Source code for kaira.data.generation
"""Data generation utilities for Kaira.
This module provides functions for generating various types of data tensors commonly used in
communication systems and information theory experiments. It includes utilities for creating binary
and uniformly distributed tensors, as well as dataset classes for batch processing.
"""
from typing import List, Optional, Union
import torch
from torch.utils.data import Dataset
[docs]
def create_binary_tensor(
size: Union[List[int], torch.Size, int],
prob: float = 0.5,
device: Optional[torch.device] = None,
dtype: Optional[torch.dtype] = None,
) -> torch.Tensor:
"""Create a random binary tensor with specified probability of 1s.
Args:
size: Shape of the tensor to generate
prob: Probability of generating 1s (default: 0.5 for uniform distribution)
device: Device to create the tensor on (default: None, uses default device)
dtype: Data type of the tensor (default: None, uses default dtype)
Returns:
A binary tensor with random 0s and 1s according to the specified probability
"""
# Convert single integer to tuple
if isinstance(size, int):
size = (size,)
result = torch.bernoulli(torch.full(size, prob, device=device))

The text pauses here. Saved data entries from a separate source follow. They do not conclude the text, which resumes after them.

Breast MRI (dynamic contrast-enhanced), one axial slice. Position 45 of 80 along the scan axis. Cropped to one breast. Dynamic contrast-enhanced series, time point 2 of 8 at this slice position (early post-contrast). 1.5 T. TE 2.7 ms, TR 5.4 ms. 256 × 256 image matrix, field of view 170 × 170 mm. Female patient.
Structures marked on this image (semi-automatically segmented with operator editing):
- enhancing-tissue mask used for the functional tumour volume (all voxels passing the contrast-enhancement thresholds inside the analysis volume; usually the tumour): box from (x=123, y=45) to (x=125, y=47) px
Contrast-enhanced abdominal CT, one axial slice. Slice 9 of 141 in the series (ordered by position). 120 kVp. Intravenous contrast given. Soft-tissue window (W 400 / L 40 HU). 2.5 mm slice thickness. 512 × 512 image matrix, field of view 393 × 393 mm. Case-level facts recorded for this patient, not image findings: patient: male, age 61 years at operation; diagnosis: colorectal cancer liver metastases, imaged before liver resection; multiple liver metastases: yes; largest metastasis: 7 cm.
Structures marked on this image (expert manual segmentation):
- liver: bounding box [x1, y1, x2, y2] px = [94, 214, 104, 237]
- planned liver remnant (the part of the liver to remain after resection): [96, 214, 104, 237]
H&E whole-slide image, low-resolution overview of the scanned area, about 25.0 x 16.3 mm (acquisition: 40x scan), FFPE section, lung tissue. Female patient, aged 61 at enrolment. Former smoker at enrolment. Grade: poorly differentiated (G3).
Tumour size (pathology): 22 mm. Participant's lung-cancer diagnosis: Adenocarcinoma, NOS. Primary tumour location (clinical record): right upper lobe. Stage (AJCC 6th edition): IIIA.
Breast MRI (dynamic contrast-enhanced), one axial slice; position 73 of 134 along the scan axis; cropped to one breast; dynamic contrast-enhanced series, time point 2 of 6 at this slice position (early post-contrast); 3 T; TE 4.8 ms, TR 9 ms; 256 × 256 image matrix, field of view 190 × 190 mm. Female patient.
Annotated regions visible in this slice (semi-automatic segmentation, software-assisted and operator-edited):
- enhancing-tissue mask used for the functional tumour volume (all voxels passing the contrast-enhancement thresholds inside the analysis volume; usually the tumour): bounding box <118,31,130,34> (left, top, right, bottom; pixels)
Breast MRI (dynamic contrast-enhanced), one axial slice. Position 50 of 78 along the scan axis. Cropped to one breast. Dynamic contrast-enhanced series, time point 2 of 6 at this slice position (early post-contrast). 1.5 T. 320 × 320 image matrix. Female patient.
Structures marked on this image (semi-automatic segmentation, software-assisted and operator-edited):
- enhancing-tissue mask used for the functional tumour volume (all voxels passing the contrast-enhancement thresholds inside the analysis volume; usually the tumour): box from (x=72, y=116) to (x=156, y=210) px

# Convert to requested dtype if specified
if dtype is not None:
result = result.to(dtype)
return result
[docs]
def create_uniform_tensor(
size: Union[List[int], torch.Size, int],
low: float = 0.0,
high: float = 1.0,
device: Optional[torch.device] = None,
dtype: Optional[torch.dtype] = None,
) -> torch.Tensor:
"""Create a tensor with uniformly distributed random values.
Args:
size: Shape of the tensor to generate
low: Lower bound of the uniform distribution (inclusive)
high: Upper bound of the uniform distribution (exclusive)
device: Device to create the tensor on (default: None, uses default device)
dtype: Data type of the tensor (default: None, uses default dtype)
Returns:
A tensor with random values uniformly distributed between low and high
"""
# Convert single integer to tuple
if isinstance(size, int):
size = (size,)
result = torch.rand(size, device=device) * (high - low) + low
# Convert to requested dtype if specified
if dtype is not None:
result = result.to(dtype)
return result
[docs]
class BinaryTensorDataset(Dataset):
r"""Dataset of randomly generated binary tensors.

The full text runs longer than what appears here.